I only recently figured out the magic formula for brewing an excellent cup of coffee in my ancient at-home coffeemaker. It took many an experiment to get the order of events just right, but a major game-changer was learning exactly how to store coffee beans and ground coffee. Because, yes, where you’re stowing your coffee makes a significant difference.
We asked three experts—both coffee shop owners and caffeine connoisseurs—for their top tips on exactly how and where we should be keeping coffee beans, ground coffee and brewed coffee to ensure we’re getting a perfect cup of joe every single time. Here’s what the pros had to say.
Lucky for everyone, the best solution is also the easiest. “The best way to store coffee beans is to leave them in the bag they came in,” says Austin Childress, director of education at Carabello Coffee Roasters in Newport, KY, and featured expert on Roasty. The key here is to really limit the amount of time the beans spend exposed to air and oxygen, as this is what causes your coffee to start breaking down (aka, losing flavor and intensity). “After each use, be sure to compress all of the air out of the bag and roll it up tight. If you wanted to go one step further, you could use an airtight container that has the ability to flush air out via a vacuum pump. The key is to disturb the coffee as little as possible so that the gases that are released post-roast stay in the bag.”
According to Selina Viguera, barista and café leader at Blue Bottle Coffee in Los Angeles, it’s also very important to keep your bag of beans away from heat or sunlight. If you follow these tips, you can likely leave your coffee out on your counter or tucked in a cabinet for up to one month before it starts to drop off in freshness.
Every coffee expert we spoke to recommended grinding fresh beans immediately before brewing, but if that’s just not the way you roll you can certainly continue buying pre-ground coffee. Much like whole beans, these should be kept in the bag you bought them in, says Childress, and you should squeeze any excess air out of the bag before sealing it.
How to Store Excess Coffee Beans or Grounds
Let’s say you bought more bags of coffee than you plan to use in a month. What’s the best way to stow them for later? That depends on how long they’ll be sitting around before use. According to Allie Caran, director of education at Partner’s Coffee in Brooklyn, NY, “Coffee can last for months stored in a cool, dark and dry environment,” like the back of your cabinet.
But what if you purchased in bulk and are hoping to store your coffee for an extended period of time? Childress recommends sticking beans or grounds in the freezer, albeit with some pretty specific instructions. “If you are not going to use your coffee immediately, put the [coffee] bag inside of a Ziploc bag, compress the air out of it and put it in the freezer.” You can stow coffee like this for a couple of months without fear of reducing that wonderfully deep flavor you love so much, unlike if you store it on your counter. “Once you are ready to use [the coffee], pull it out of the freezer and allow it to thaw completely,” says Childress. Just don’t try to refreeze it once it’s thawed—this is strictly a one-time-only kind of thing.

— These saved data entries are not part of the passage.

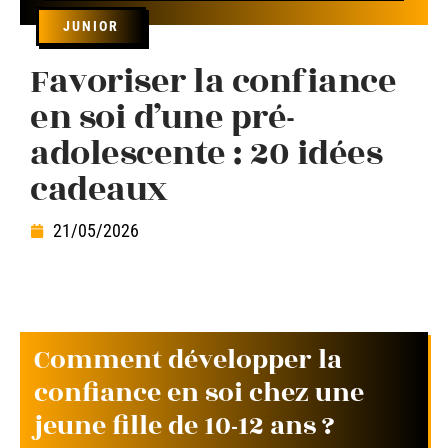
JUNIOR
Favoriser la confiance
en soi d’une pré-
adolescente : 20 idées
cadeaux
21/05/2026
Comment développer la
confiance en soi chez une
jeune fille de 10-12 ans ?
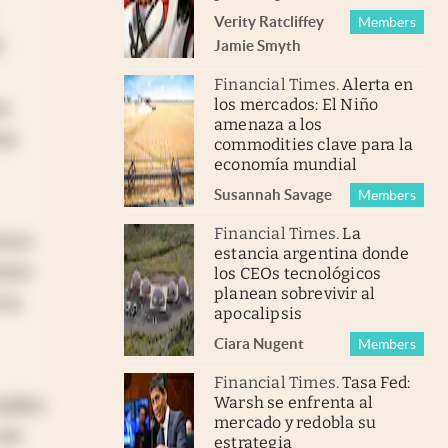
Verity Ratcliffe
y
Members
l
Jamie Smyth
Financial Times
.
Alerta en
los mercados: El Niño
n
amenaza a los
as
commodities clave para la
economía mundial
Susannah Savage
Members
Financial Times
.
La
rece
estancia argentina donde
tivo
los CEOs tecnológicos
planean sobrevivir al
 la
apocalipsis
Ciara Nugent
Members
Financial Times
.
Tasa Fed:
Warsh se enfrenta al
mafias
mercado y redobla su
 de
estrategia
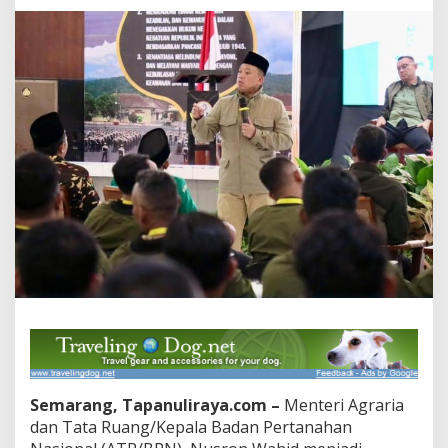
dan
SDM
sebagai
Fondasi
Utama
Organisasi
Semarang, Tapanuliraya.com –
Menteri Agraria
dan Tata Ruang/Kepala Badan Pertanahan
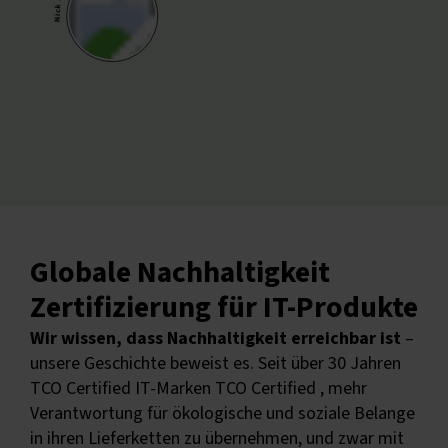
Nick
Globale Nachhaltigkeit
Zertifizierung für IT-Produkte
Wir wissen, dass Nachhaltigkeit erreichbar ist
–
unsere Geschichte beweist es. Seit über 30 Jahren
TCO Certified IT-Marken TCO Certified , mehr
Verantwortung für ökologische und soziale Belange
in ihren Lieferketten zu übernehmen, und zwar mit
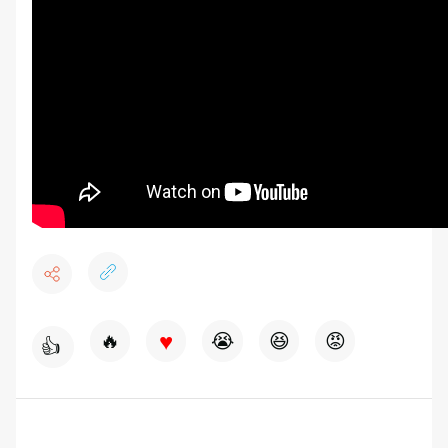
♥
🔥
😭
😆
😡
👍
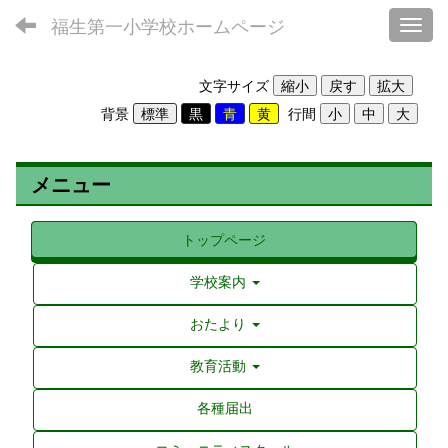
福生第一小学校ホームページ
Toggl
文字サイズ
背景
行間
メニュー
トップページ
学校案内
おたより
教育活動
各種届出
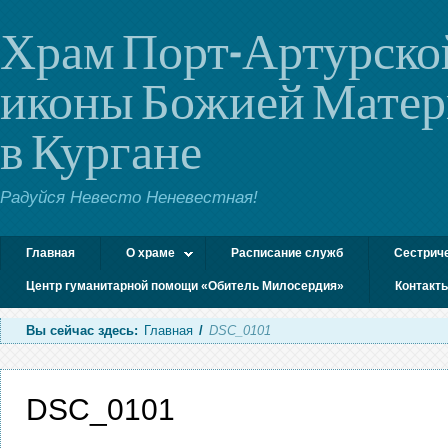
Храм Порт-Артурско
иконы Божией Мате
в Кургане
Радуйся Невесто Неневестная!
Главная
О храме
Расписание служб
Сестрич
Центр гуманитарной помощи «Обитель Милосердия»
Контакт
Вы сейчас здесь:
Главная
/
DSC_0101
DSC_0101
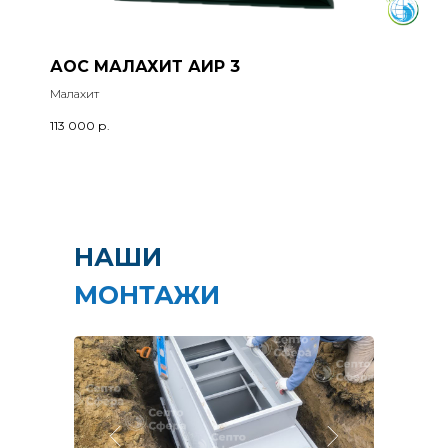
АОС МАЛАХИТ АИР 3
Малахит
113 000
р.
НАШИ
МОНТАЖИ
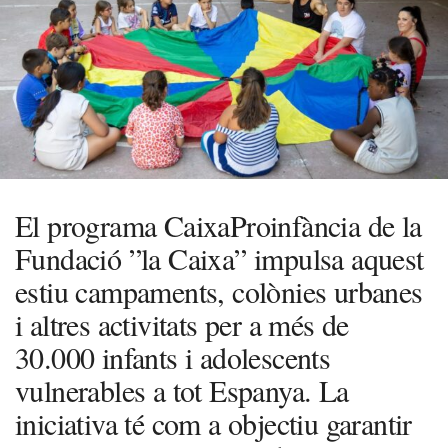
El programa CaixaProinfància de la
Fundació ”la Caixa” impulsa aquest
estiu campaments, colònies urbanes
i altres activitats per a més de
30.000 infants i adolescents
vulnerables a tot Espanya. La
iniciativa té com a objectiu garantir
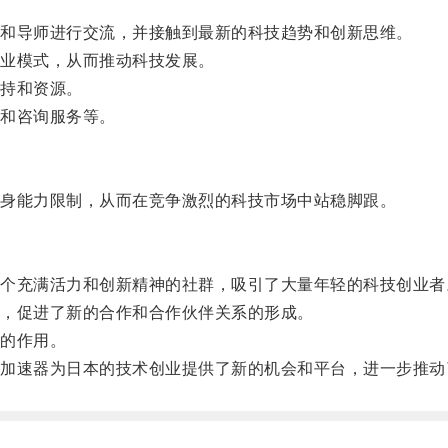
和导师进行交流，并接触到最新的科技趋势和创新思维。
业模式，从而推动科技发展。
持和资源。
和咨询服务等。
身能力限制，从而在竞争激烈的科技市场中站稳脚跟。
充满活力和创新精神的社群，吸引了大量年轻的科技创业者
，促进了新的合作和合作伙伴关系的形成。
的作用。
速器为日本的技术创业提供了新的机会和平台，进一步推动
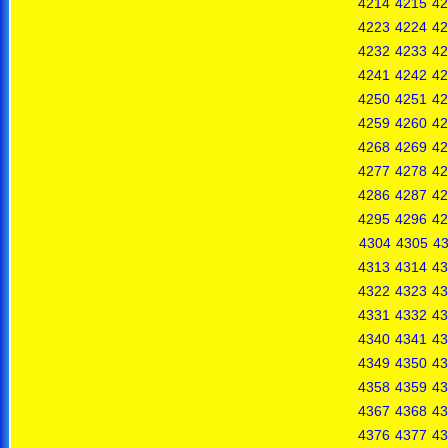
4214
4215
42
4223
4224
42
4232
4233
42
4241
4242
42
4250
4251
42
4259
4260
42
4268
4269
42
4277
4278
42
4286
4287
42
4295
4296
42
4304
4305
4
4313
4314
43
4322
4323
43
4331
4332
43
4340
4341
43
4349
4350
43
4358
4359
43
4367
4368
43
4376
4377
43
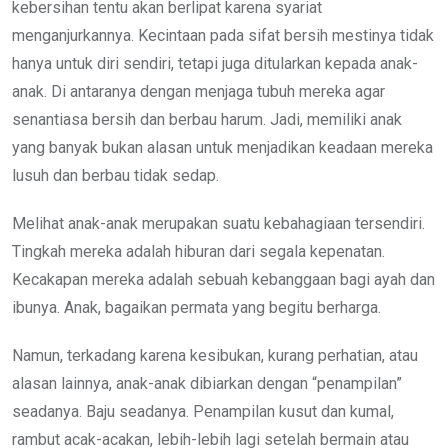
kebersihan tentu akan berlipat karena syariat
menganjurkannya. Kecintaan pada sifat bersih mestinya tidak
hanya untuk diri sendiri, tetapi juga ditularkan kepada anak-
anak. Di antaranya dengan menjaga tubuh mereka agar
senantiasa bersih dan berbau harum. Jadi, memiliki anak
yang banyak bukan alasan untuk menjadikan keadaan mereka
lusuh dan berbau tidak sedap.
Melihat anak-anak merupakan suatu kebahagiaan tersendiri.
Tingkah mereka adalah hiburan dari segala kepenatan.
Kecakapan mereka adalah sebuah kebanggaan bagi ayah dan
ibunya. Anak, bagaikan permata yang begitu berharga.
Namun, terkadang karena kesibukan, kurang perhatian, atau
alasan lainnya, anak-anak dibiarkan dengan “penampilan”
seadanya. Baju seadanya. Penampilan kusut dan kumal,
rambut acak-acakan, lebih-lebih lagi setelah bermain atau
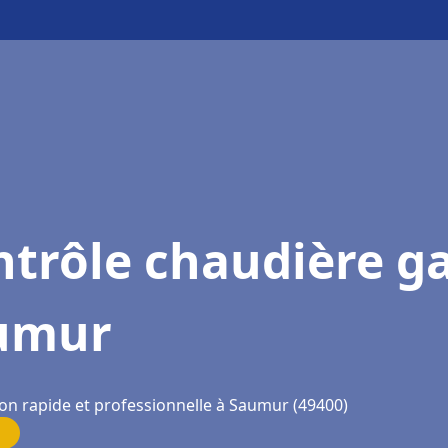
trôle chaudière g
umur
ion rapide et professionnelle à Saumur (49400)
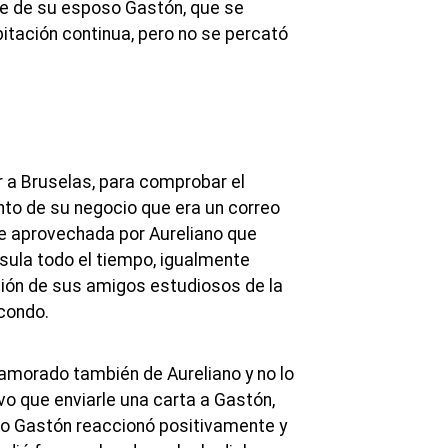
nte de su esposo Gastón, que se
itación continua, pero no se percató
r a Bruselas, para comprobar el
to de su negocio que era un correo
e aprovechada por Aureliano que
sula todo el tiempo, igualmente
ción de sus amigos estudiosos de la
acondo.
amorado también de Aureliano y no lo
uvo que enviarle una carta a Gastón,
ro Gastón reaccionó positivamente y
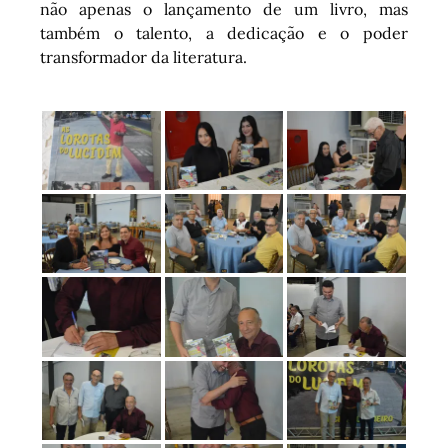
não apenas o lançamento de um livro, mas
também o talento, a dedicação e o poder
transformador da literatura.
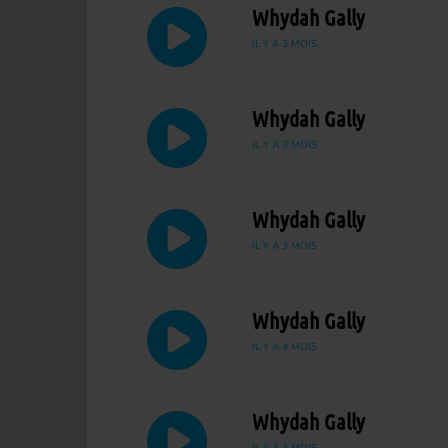
Whydah Gally
IL Y A 3 MOIS
Whydah Gally
IL Y A 3 MOIS
Whydah Gally
IL Y A 3 MOIS
Whydah Gally
IL Y A 4 MOIS
Whydah Gally
IL Y A 4 MOIS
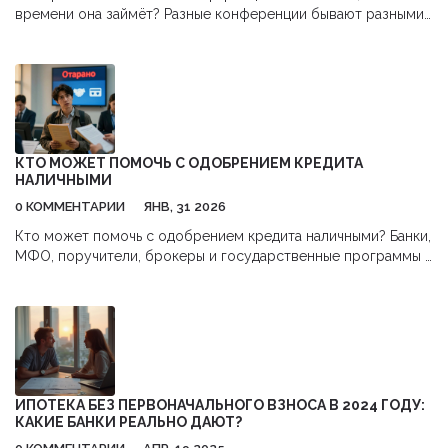
времени она займёт? Разные конференции бывают разными
по продолжительности: одни длятся лишь пару часов, а
другие – целыми днями. Здесь собраны все актуальные
факты о том, сколько длится конференция, что влияет на
тайминг и как заранее всё правильно распланировать.
Узнайте, как не устать, а получить максимум пользы.
Расскажем о плюсах, лайфхаках и неожиданных деталях,
которые пригодятся каждому участнику.
КТО МОЖЕТ ПОМОЧЬ С ОДОБРЕНИЕМ КРЕДИТА
НАЛИЧНЫМИ
0 КОММЕНТАРИИ
ЯНВ, 31 2026
Кто может помочь с одобрением кредита наличными? Банки,
МФО, поручители, брокеры и государственные программы -
как выбрать правильный путь, чтобы не попасть в долговую
ловушку.
ИПОТЕКА БЕЗ ПЕРВОНАЧАЛЬНОГО ВЗНОСА В 2024 ГОДУ:
КАКИЕ БАНКИ РЕАЛЬНО ДАЮТ?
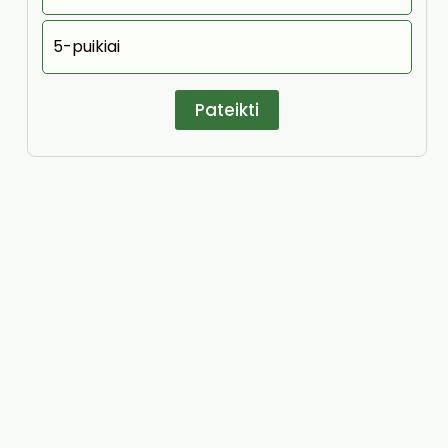
5-puikiai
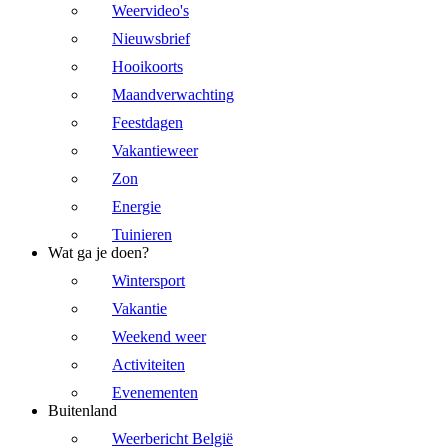
Weervideo's
Nieuwsbrief
Hooikoorts
Maandverwachting
Feestdagen
Vakantieweer
Zon
Energie
Tuinieren
Wat ga je doen?
Wintersport
Vakantie
Weekend weer
Activiteiten
Evenementen
Buitenland
Weerbericht België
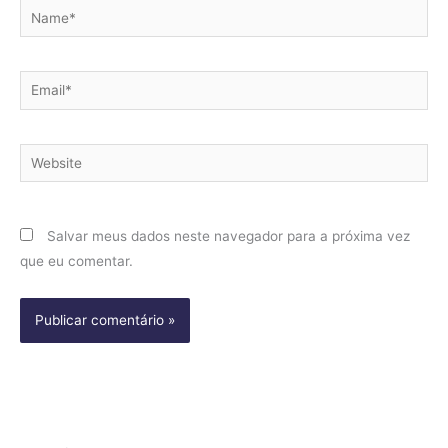
Name*
Email*
Website
Salvar meus dados neste navegador para a próxima vez
que eu comentar.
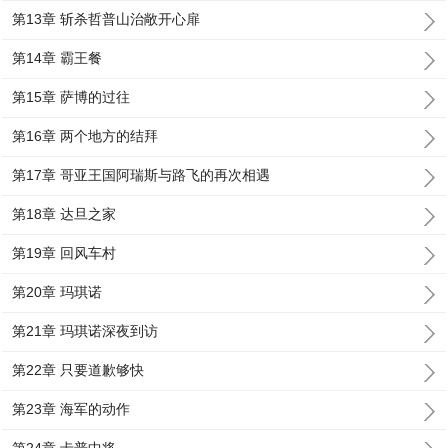
第13章 斩杀哲普山治敞开心扉
第14章 霸王餐
第15章 萨博的过往
第16章 两个地方的结拜
第17章 哥亚王国阿瑞斯与路飞的再次相遇
第18章 达旦之家
第19章 回风车村
第20章 玛琪诺
第21章 玛琪诺深夜到访
第22章 只要道歉够快
第23章 海军的动作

You should also avoid storing any beans or grounds you plan to use every day in the freezer (or the refrigerator, for that matter). The drastic change in temperature when you remove just a little bit of coffee from the freezer every day leads to excess moisture seeping into the beans, warns Viguera.
Whether you’re searching for the best way to keep coffee hot while in transit or you need to brew enough for a room full of party people, there is a hierarchy when it comes to keeping your coffee tasting hot and fresh for the longest amount of time.
“When brewing multiple cups of coffee or coffee for your commute, it is best to have it stored in a thermal dispenser or thermal tumbler,” says Caran. Her personal favorite is the 12-ounce MiiR Insulated Travel Tumbler with Locking Flip Lid ($25). Childress is a fan of both MiiR and Yeti and emphasized you should be looking for something that is double-walled with a closable spout (to avoid giving that heat any possible escape route).
If you’re leaving hot coffee out for guests at an event, an Airpot or another insulated vessel is your best option. And if possible, Childress recommends brewing directly into the thermal container. “If you transfer it to another server, you will lose a significant amount of heat,” so plan accordingly.
And what about cold brew? “Cold brew is best stored for up to two weeks. Store it in the vessel of your choice, as long as it has a lid that will keep any funky odors or flavors out that might be floating around in your fridge,” advises Childress.